It's all well and good to rant about how you hate prostitution. And while prostitution is a sexist practice, and overall I think it should end, if it's going to exist we should insist that the women who find themselves having no other choices should have full rights as workers and not be criminalized by the legal system or exploited by pimps. A healthy society probably would not have prostitution at all, but the fact is that we live in a deeply sick society and it's best to handle it in a way that will do the least harm until we can get rid of it through consistent education and the end of poverty. Criminalization has always failed.

agnixie
25th April 2011, 22:40
Prostitution is a direct product of Capitalism-caused poverty. Many prostitutes are single mothers whom are desperate to make ends meet, so they subject their bodies to disgusting perverts with the intent of using them for pleasure. So they have sex with hundreds of men and most of the time acquire STDs and are branded forever with sickness because of the corrupt system. Legalizing Prostitution? I'd rather die for the rights of women rather than support the legalization of that dreadful and sad trade of last resort.

Well, it will be die, then, because banning it in times of desperation probably kills more people than not, and banning it does nothing to solve these problems except some sort of smug white knighting.
+ + +
Your task:
Please say whether each statement below agrees with the prostitution passage, answering yes or no and quoting the exact words of the passage that settle it.
1. The passage says criminalization has always failed.
2. The passage calls prostitution a direct product of capitalism-caused poverty.
3. The passage says banning prostitution in times of desperation probably saves more people than it kills.
+ + +
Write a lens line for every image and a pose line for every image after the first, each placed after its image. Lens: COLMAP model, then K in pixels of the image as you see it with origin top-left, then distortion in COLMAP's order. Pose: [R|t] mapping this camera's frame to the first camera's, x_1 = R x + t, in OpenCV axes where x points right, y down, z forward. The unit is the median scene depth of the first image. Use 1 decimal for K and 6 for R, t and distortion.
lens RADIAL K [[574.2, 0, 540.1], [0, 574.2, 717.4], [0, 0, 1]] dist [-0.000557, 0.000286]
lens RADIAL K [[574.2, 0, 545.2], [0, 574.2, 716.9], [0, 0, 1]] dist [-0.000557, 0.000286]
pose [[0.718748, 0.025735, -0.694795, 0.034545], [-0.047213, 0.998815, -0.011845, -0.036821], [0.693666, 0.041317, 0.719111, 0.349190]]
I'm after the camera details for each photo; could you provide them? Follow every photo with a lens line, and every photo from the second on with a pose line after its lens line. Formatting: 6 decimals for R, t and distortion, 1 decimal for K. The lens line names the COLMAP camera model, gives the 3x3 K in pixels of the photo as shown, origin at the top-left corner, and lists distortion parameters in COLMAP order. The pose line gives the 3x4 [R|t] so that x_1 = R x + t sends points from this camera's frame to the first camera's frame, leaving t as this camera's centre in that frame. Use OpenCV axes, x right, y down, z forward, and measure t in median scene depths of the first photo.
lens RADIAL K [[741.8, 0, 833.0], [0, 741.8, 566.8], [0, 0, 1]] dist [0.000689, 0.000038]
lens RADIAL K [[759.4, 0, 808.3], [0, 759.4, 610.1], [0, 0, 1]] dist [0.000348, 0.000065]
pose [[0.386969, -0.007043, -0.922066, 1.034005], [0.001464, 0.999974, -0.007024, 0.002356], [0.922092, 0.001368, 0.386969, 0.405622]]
+ + +
Answer:
1. Yes: "Criminalization has always failed."
2. Yes: "Prostitution is a direct product of Capitalism-caused poverty."
3. No: "banning it in times of desperation probably kills more people than not"